For local development, use PHP's built-in server with router.php:

php -S localhost:3000 router.php

Both router.php (dev) and route.php (Apache production) read SITE_LANG_DEFAULT from admin/config.php — no hardcoded language anywhere. Changing the primary language in config updates all routing immediately.

How Routing Works

On Apache, .htaccess handles security rules and serves static files directly.

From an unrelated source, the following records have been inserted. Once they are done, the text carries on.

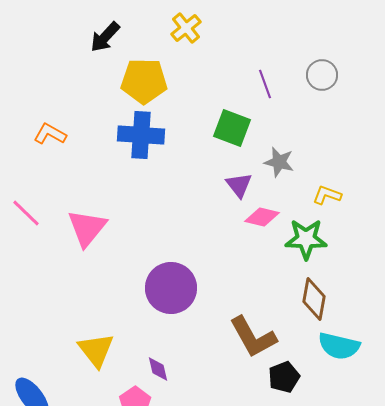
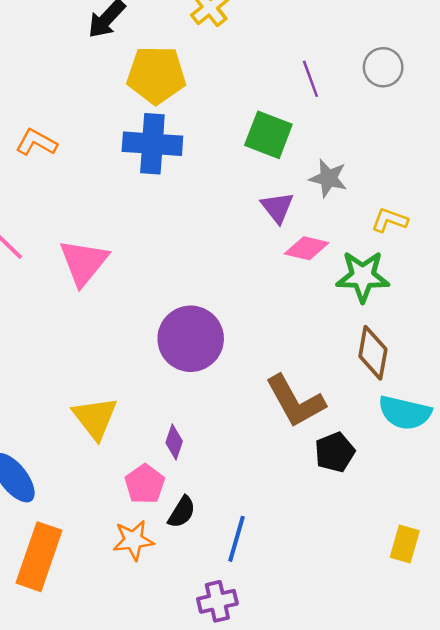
purple diamond: (158, 369) -> (174, 442), turned 32

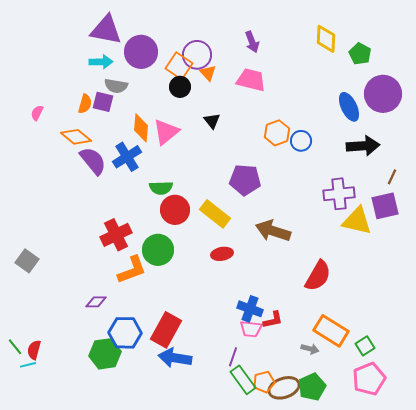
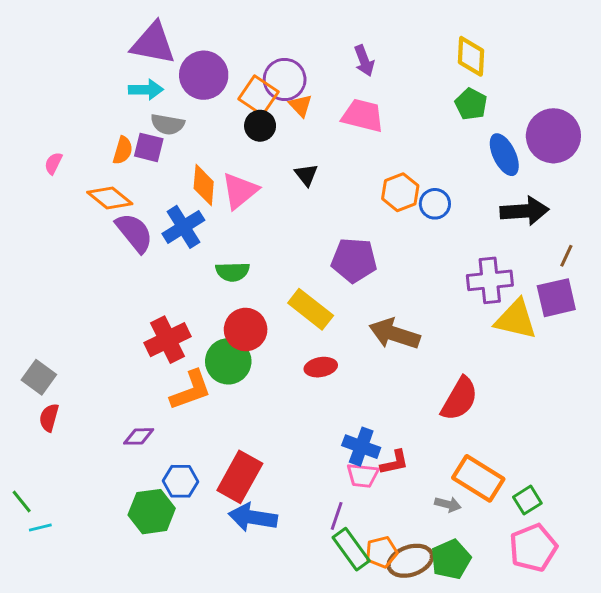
green pentagon: (360, 54) -> (471, 104), moved
red circle: (175, 210) -> (246, 330), moved
blue hexagon: (125, 333) -> (181, 481), size x0.7
red semicircle: (34, 350) -> (49, 418), moved

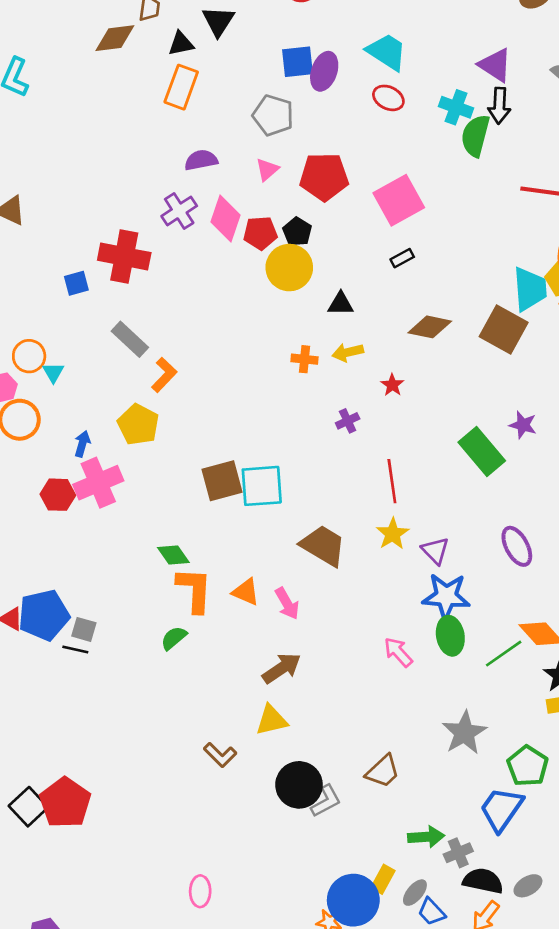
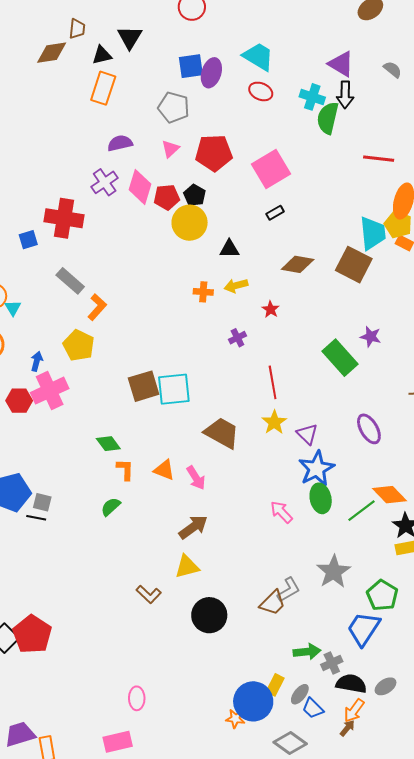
orange L-shape: (194, 590) -> (125, 470), size x0.6
blue star: (446, 596) -> (317, 469), turned -30
gray L-shape: (326, 801) -> (289, 590), moved

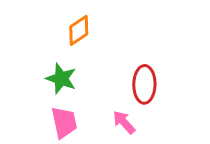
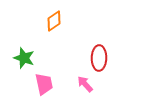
green star: (61, 79) -> (24, 58), moved

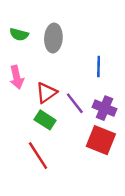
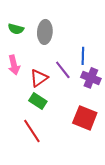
purple line: (75, 103) -> (63, 70), moved
purple cross: (104, 108) -> (91, 78), moved

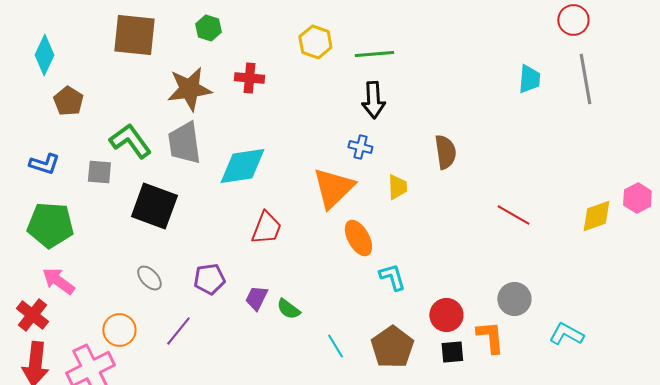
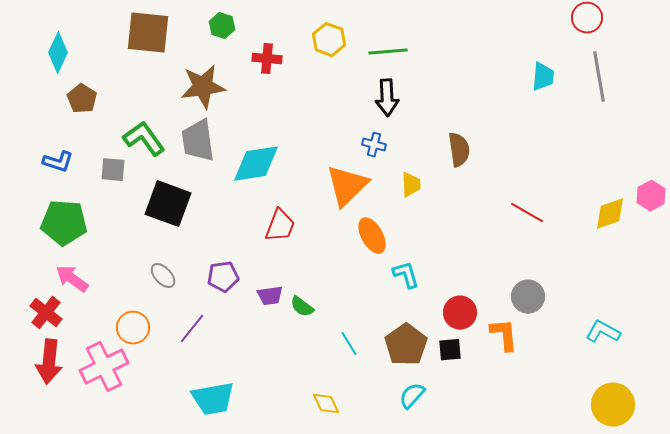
red cross: (249, 78) -> (267, 59), moved
purple trapezoid: (256, 298) -> (270, 296), turned -124
cyan L-shape: (566, 334) -> (603, 332), moved
black square: (452, 352) -> (450, 350), moved

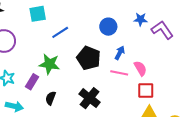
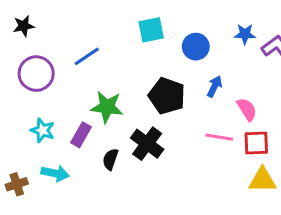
cyan square: (38, 14) -> (151, 30), moved
blue line: (60, 32) -> (87, 56), moved
pink line: (119, 73) -> (219, 137), moved
black cross: (90, 98) -> (147, 144), moved

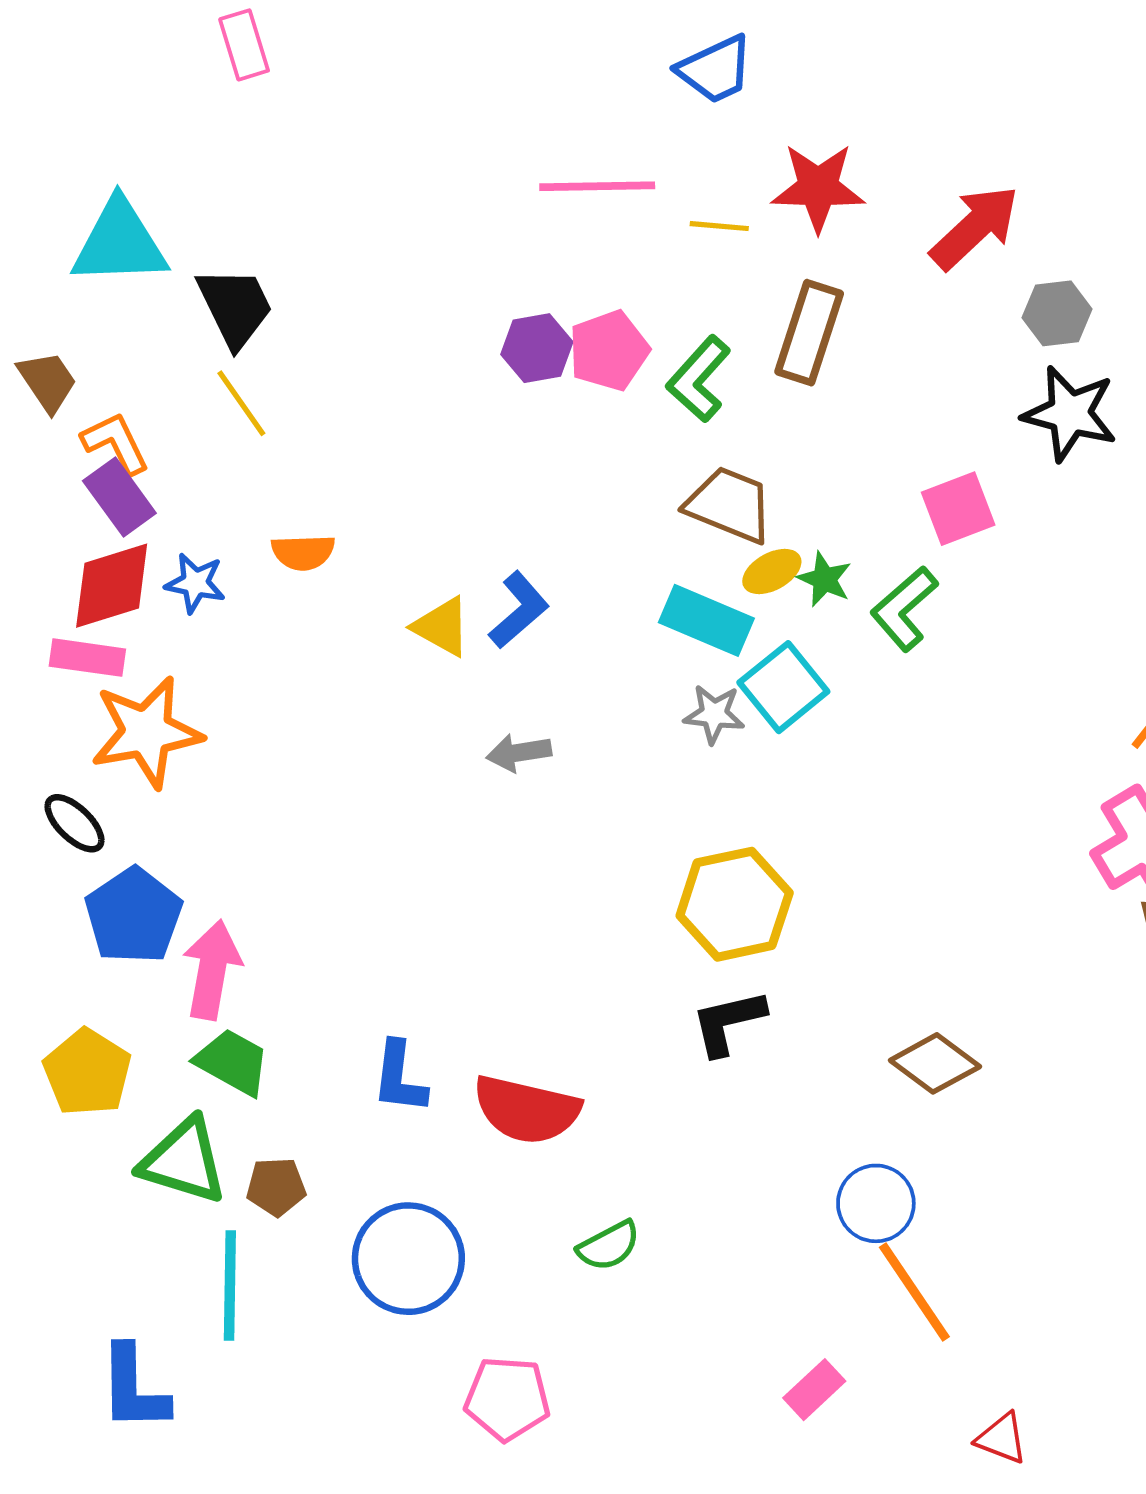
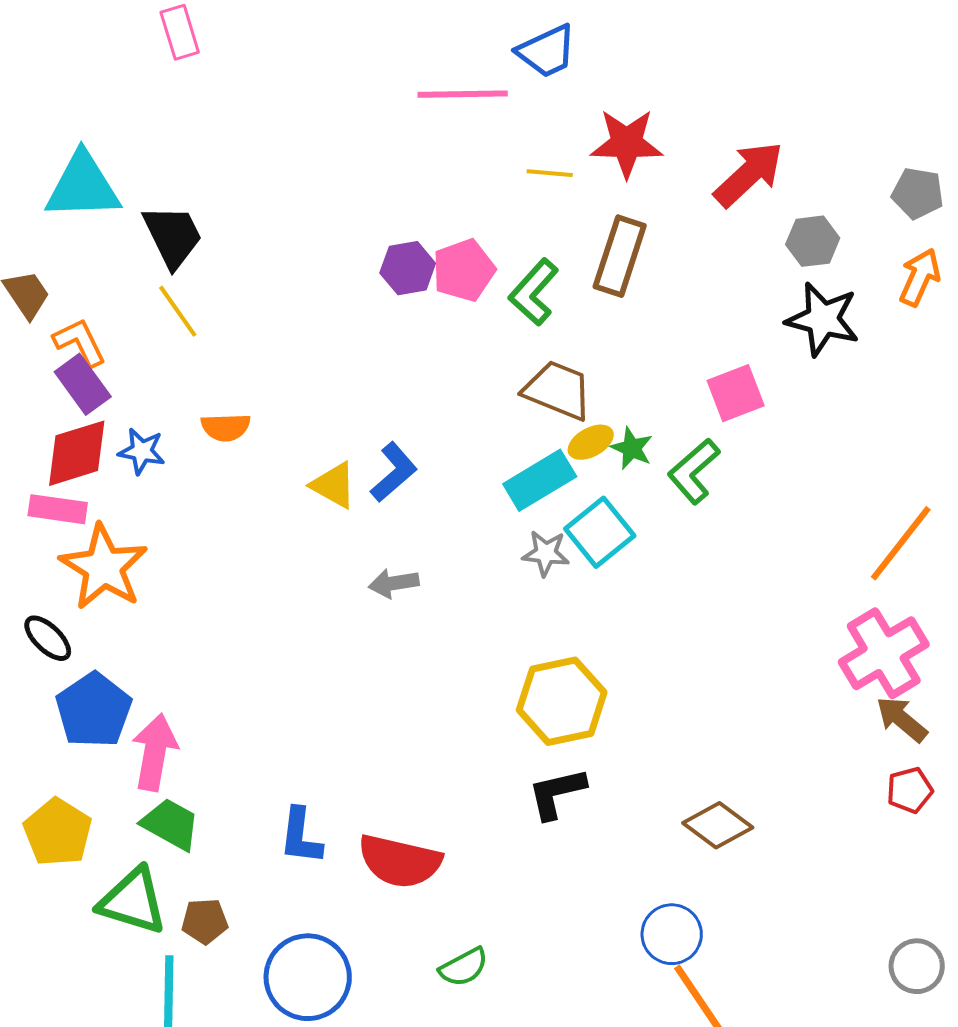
pink line: (597, 186) -> (463, 94), moved
cyan rectangle: (706, 620) -> (540, 480), turned -54
orange star: (146, 732) -> (104, 567), turned -30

Everything else goes to route.php, which handles:

Primary language root access: /about → en/about.php or JSON
Language-prefixed pages: /de/beispiel → de/beispiel.php or JSON
News posts: /news/slug and /en/news/slug
JSON-only pages served via includes/page.php (no PHP template needed)
404 fallback

The dev server router.php implements the same logic, plus static file serving and access control for /content/ and /backups/.

Security

Authentication

Passwords stored as bcrypt hashes (password_hash() with PASSWORD_DEFAULT)
Sessions use HttpOnly + SameSite=Strict cookies
Session timeout after 1 hour (configurable)
CSRF tokens on all POST requests

Brute Force Protection

IP-based tracking (SHA-256 hashed, stored in content/login_attempts.json)
3 free attempts, then progressive delay (+15s per attempt)
Hard lockout after 20 failed attempts (24 hours)
Countdown timer shown to user

Content Protection

HTML sanitization strips event handlers, dangerous URI schemes (javascript:, data:, vbscript:), and disallowed tags
.htaccess blocks direct access to content/, backups/, and trash directories
Config files protected via FilesMatch directive
File upload validation: MIME type checking, size limits, extension whitelist
Path traversal prevention on all file operations

Password Requirements

Minimum 8 characters with at least one uppercase letter, one lowercase letter, one digit, and one special character. A warning banner appears after login if the current password doesn't meet these requirements.